_Exercise objective_
Please copy all of the entries exactly, but drop every picture.

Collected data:
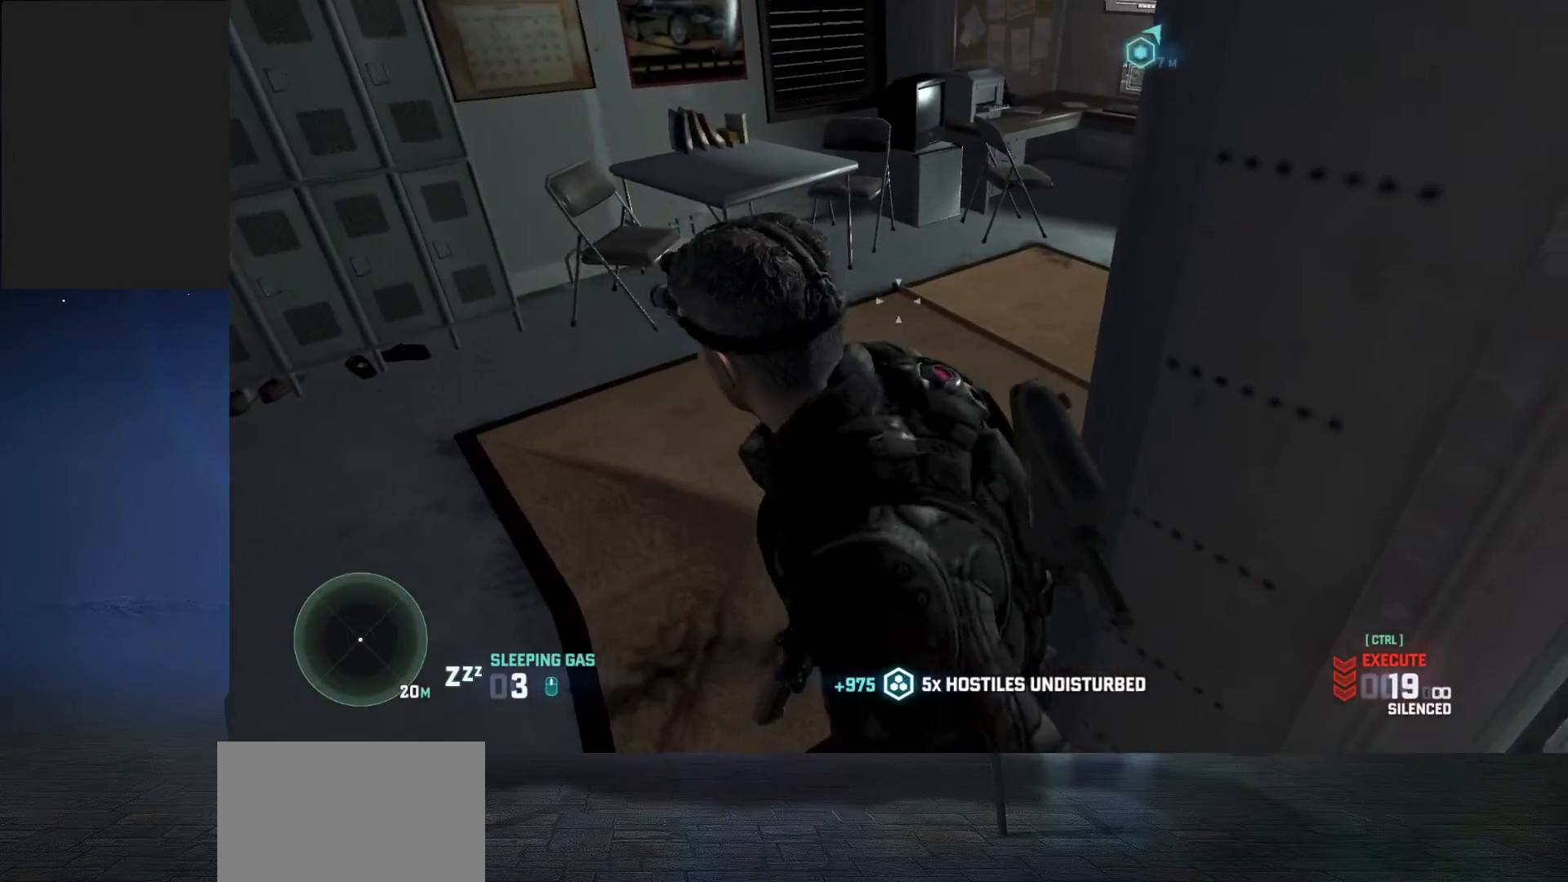
{"keys": ["shift", "w"], "mouse": [], "events": []}
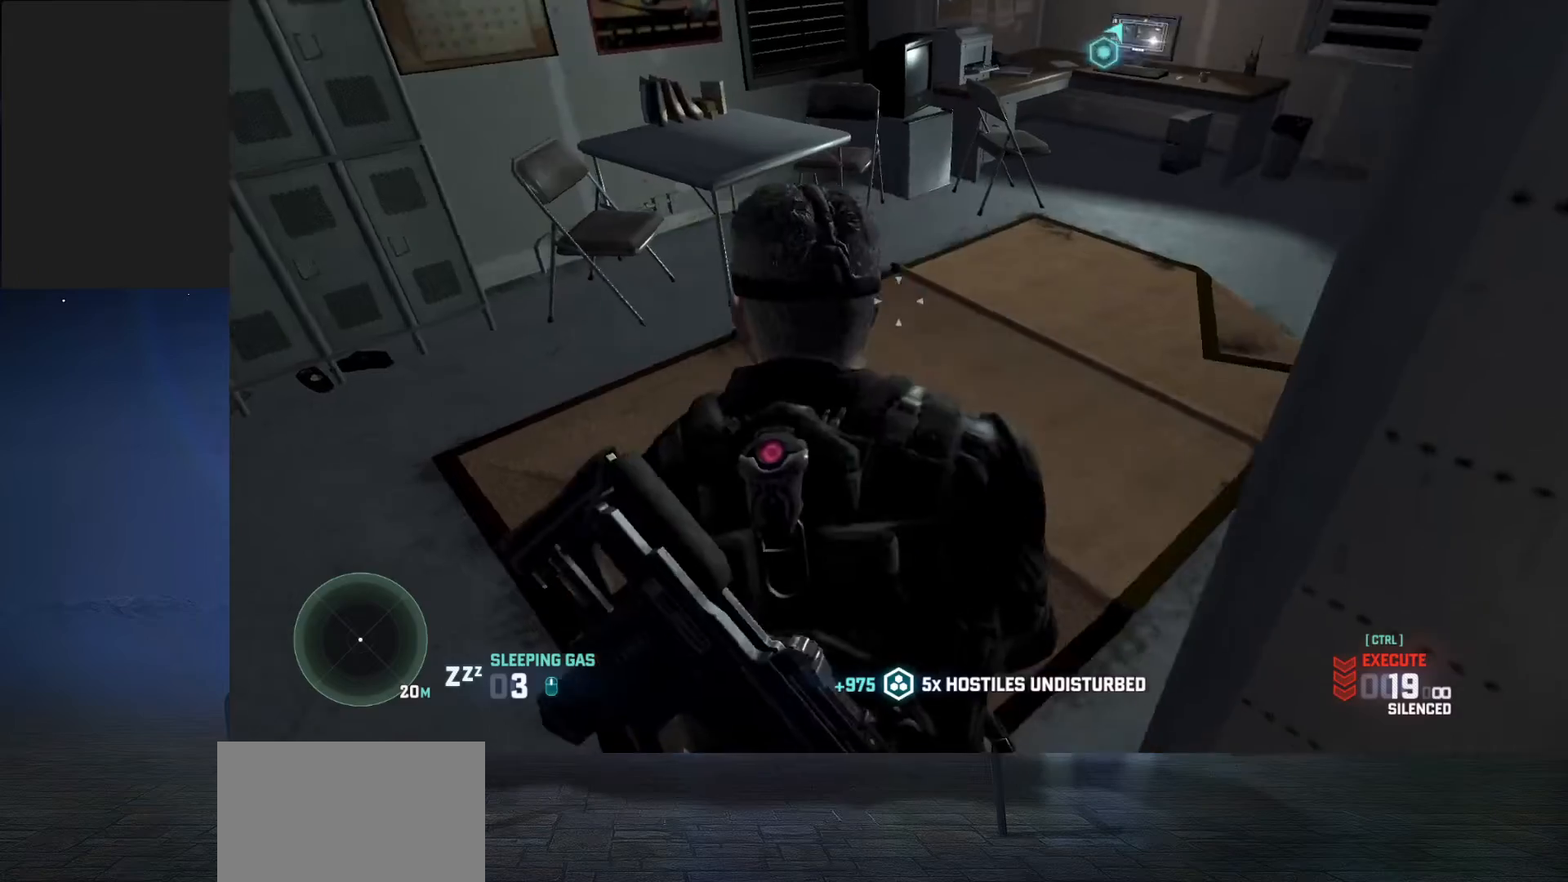
{"keys": ["shift", "w"], "mouse": [], "events": []}
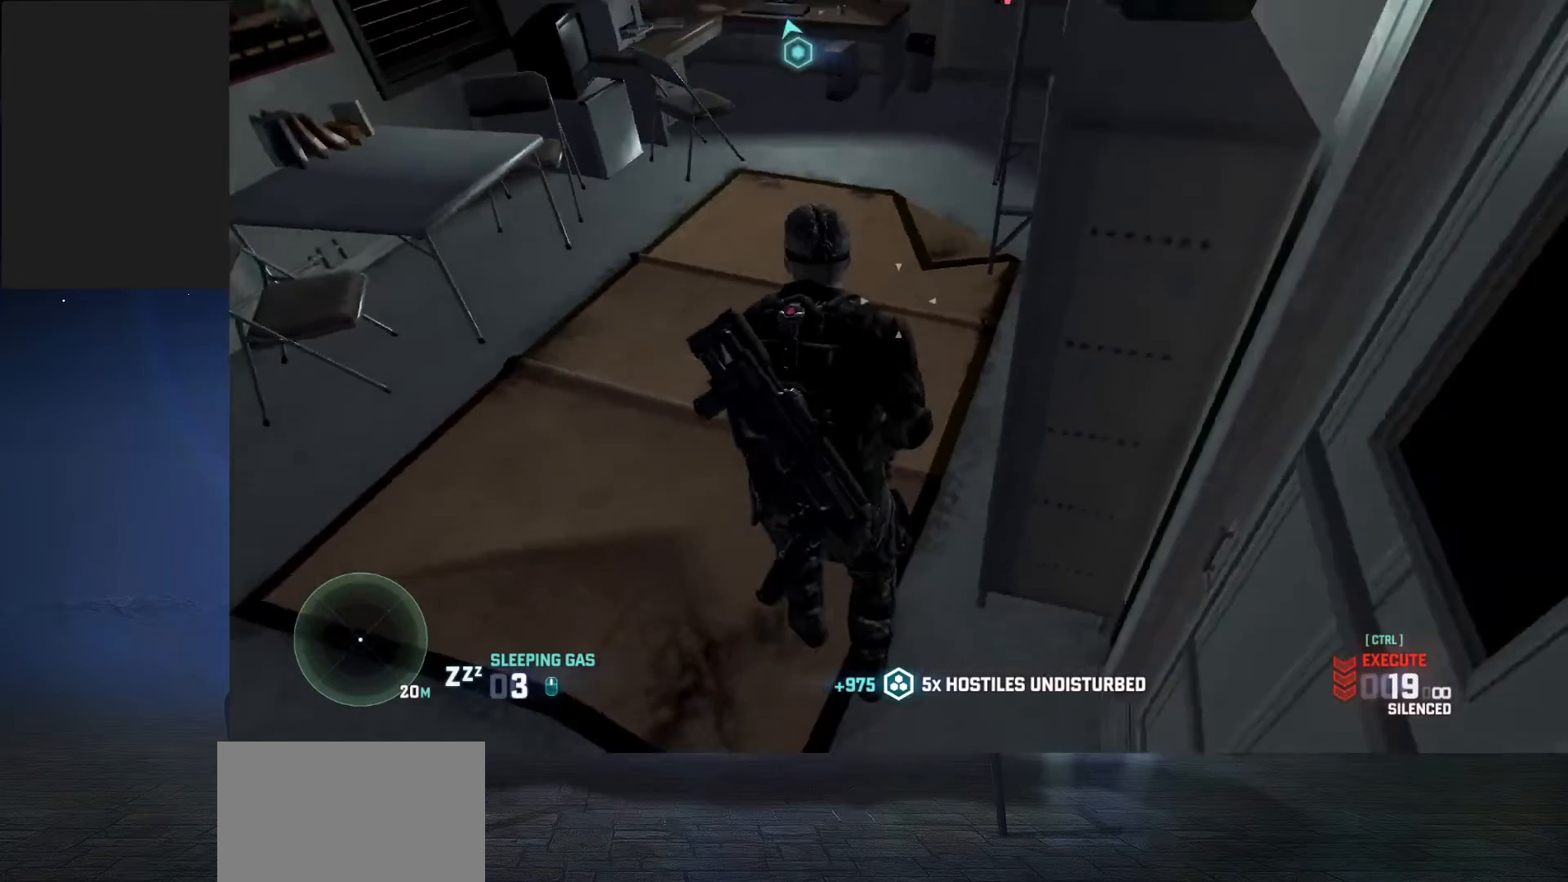
{"keys": ["shift", "w"], "mouse": [], "events": []}
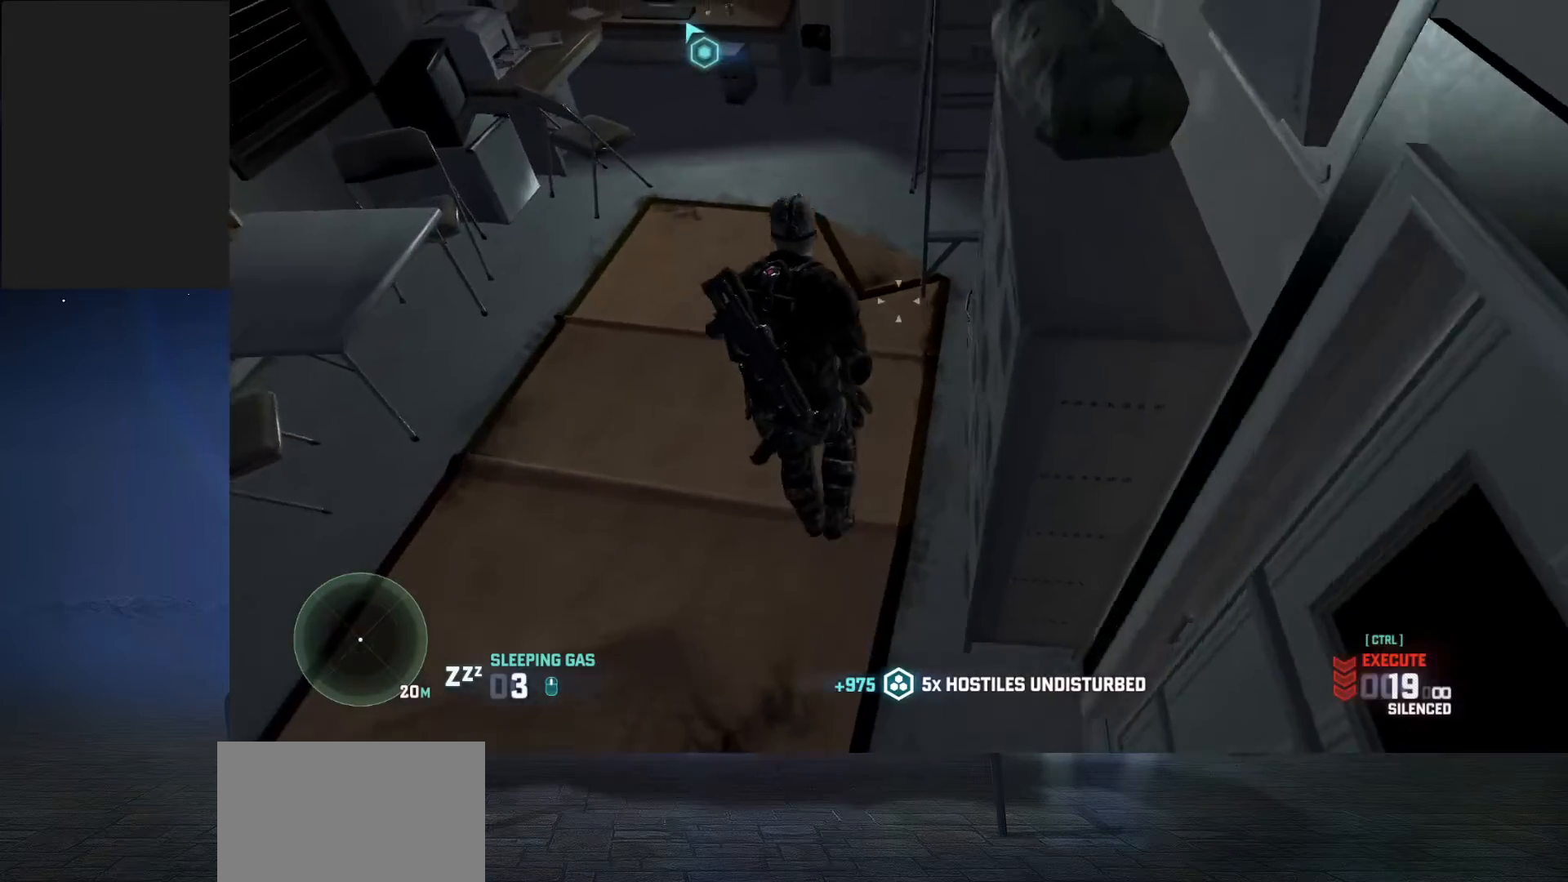
{"keys": ["shift", "w"], "mouse": [], "events": []}
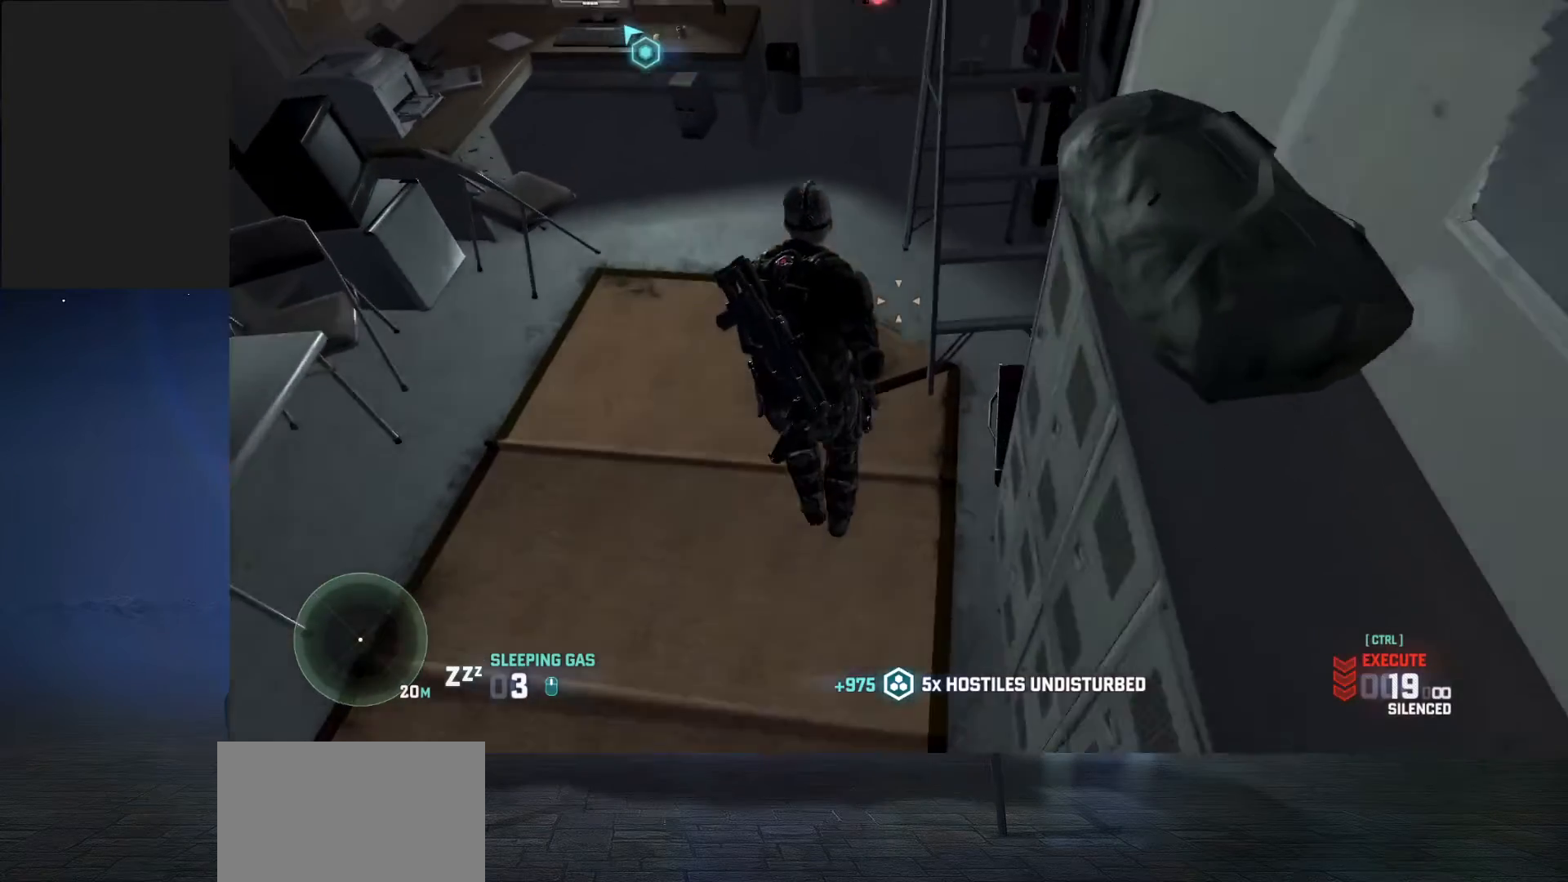
{"keys": ["shift", "w"], "mouse": [], "events": []}
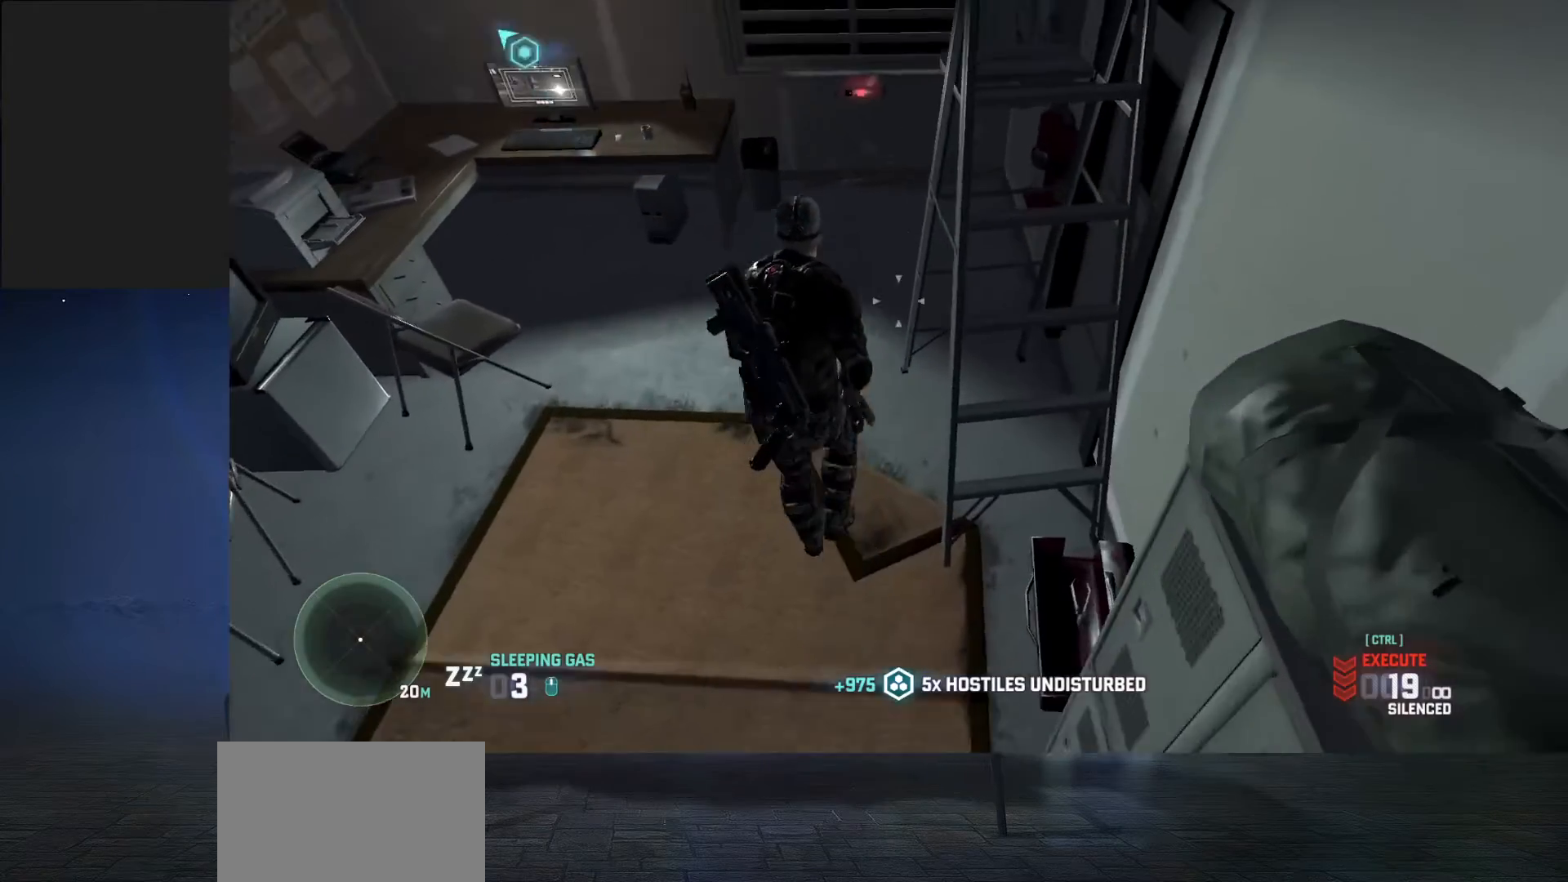
{"keys": ["shift", "w"], "mouse": [], "events": []}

_Final answer_
{"keys": ["shift", "w"], "mouse": [], "events": []}
{"keys": ["shift", "w"], "mouse": [], "events": []}
{"keys": ["shift", "w"], "mouse": [], "events": []}
{"keys": ["shift", "w"], "mouse": [], "events": []}
{"keys": ["shift", "w"], "mouse": [], "events": []}
{"keys": ["shift", "w"], "mouse": [], "events": []}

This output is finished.